REQUIREMENTS
State how many lines in the entries below contain the string "Petersson", treating uppercase and lowercase as different. Give only the number.

INPUT MATERIAL
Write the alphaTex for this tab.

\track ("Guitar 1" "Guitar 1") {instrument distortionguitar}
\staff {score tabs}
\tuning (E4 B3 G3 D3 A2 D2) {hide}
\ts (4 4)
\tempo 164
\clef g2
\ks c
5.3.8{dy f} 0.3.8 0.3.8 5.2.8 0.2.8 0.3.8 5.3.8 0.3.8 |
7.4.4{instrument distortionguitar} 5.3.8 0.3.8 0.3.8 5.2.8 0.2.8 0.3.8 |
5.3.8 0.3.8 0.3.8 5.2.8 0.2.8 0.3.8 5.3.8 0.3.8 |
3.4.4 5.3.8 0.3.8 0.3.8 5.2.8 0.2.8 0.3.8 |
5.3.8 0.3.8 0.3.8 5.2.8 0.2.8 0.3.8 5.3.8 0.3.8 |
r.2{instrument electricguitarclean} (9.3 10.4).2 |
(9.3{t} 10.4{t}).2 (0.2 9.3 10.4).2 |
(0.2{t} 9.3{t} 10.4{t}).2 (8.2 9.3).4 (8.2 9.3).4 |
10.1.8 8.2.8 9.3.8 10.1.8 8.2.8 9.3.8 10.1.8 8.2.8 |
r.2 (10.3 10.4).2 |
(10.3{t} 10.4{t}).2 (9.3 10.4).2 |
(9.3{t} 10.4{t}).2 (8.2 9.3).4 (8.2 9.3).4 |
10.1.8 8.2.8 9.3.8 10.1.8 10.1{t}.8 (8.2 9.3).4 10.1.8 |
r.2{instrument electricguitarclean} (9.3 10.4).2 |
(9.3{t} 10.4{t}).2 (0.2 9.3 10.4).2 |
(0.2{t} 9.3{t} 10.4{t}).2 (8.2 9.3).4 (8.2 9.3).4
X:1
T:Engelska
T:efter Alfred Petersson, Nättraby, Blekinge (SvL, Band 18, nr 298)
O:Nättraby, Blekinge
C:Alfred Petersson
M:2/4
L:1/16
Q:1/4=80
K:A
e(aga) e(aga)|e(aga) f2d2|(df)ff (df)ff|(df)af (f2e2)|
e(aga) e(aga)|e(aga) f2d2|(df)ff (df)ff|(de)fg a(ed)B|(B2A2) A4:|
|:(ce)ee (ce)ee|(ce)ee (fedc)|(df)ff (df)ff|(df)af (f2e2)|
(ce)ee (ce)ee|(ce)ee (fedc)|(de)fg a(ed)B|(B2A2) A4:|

ANSWER FOR THE TASK
2